The Kimera-P-IV device can conduct ultra-rapid PCR with real-time result generation in a direct patient setting. The features that we have described are all made possible through the irradiation of gold nanorods by VCSEL technology, and cycle-to-cycle monitoring of DNA-binding dye excitation. This device introduces an aspect of the accuracy of detection that is often sacrificed at the expense of speed, achieving an LoD of <101, and a PCR efficiency of 88%, while demonstrating an ability to discern true positive from true negative samples with 100% accuracy, and conduct direct-urine analysis.

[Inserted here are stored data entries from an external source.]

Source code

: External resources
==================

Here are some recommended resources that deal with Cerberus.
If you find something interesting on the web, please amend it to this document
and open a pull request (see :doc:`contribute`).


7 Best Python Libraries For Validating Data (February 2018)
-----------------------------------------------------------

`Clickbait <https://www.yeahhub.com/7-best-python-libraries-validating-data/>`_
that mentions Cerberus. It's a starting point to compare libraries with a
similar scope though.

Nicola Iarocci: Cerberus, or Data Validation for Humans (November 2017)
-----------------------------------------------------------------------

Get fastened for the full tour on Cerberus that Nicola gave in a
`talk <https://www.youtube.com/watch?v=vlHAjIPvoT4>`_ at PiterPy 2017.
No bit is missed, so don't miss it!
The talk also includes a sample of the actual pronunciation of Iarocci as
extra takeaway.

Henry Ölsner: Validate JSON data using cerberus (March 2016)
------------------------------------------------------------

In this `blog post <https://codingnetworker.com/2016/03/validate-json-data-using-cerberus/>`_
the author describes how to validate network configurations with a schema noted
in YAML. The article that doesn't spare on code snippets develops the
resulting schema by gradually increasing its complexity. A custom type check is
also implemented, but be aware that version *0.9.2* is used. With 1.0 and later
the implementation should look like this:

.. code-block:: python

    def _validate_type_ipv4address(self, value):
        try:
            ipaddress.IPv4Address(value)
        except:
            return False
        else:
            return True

Further clinical validations are necessary; however, the results presented here within are tremendously promising, and the implementation of this device into clinical settings can tackle glaring issues in the healthcare system, from pandemic control to antimicrobial resistance mitigation.
Supplementary material
The supplementary material for this article can be found at http://doi.org/10.1017/S0950268825000081.
Data availability statement
All data generated and analyzed during this study are available from the corresponding authors upon reasonable request.
Acknowledgments
We wish to acknowledge Alexandra Maters for the discussion involving PCR protocol development on the plasmonic PCR platform.
Author contribution
Conceptualization – MP, AGK, and MAT; formal analysis – JH, SSL, JC; conducted experiments – JH, JC; design and manufacturing of Kimera P-IV – DS, MB, and AGK; writing, review, and editing – JH, SSL, MP, AGK, and MAT. All authors have read and agreed to the published version of the manuscript.
Funding statement
The work was supported by a grant from the Canadian Institutes for Health Research (OV1-170654) and a generous donation from the Jewish General Hospital on behalf of Sophie Desmarais.
Competing interest
MP, AGK, and MAT are inventors of the following patent application: US9816132B2, Heating mechanism for DNA amplification, extraction or sterilization using photo-thermal nanoparticles; SSL, MP, AGK, and MAT are inventors of the following patent application: WO2020118444A, Ultraviolet quantitative label-free detection of DNA amplification.
DS and MB are employees and stakeholders in the company Nexless Healthcare LP. Nexless Healthcare LP has obtained a license agreement from McGill University to commercially develop the technology.
Consent for publication
DS and MB, employees and manufacturers of the Kimera P-IV machine have consented to the publication of information regarding the function of the device. MP has a license with BioRender to allow for the use of content used for the production of the content illustrated in Figure 1 (Agreement number: KJ274B6RSU).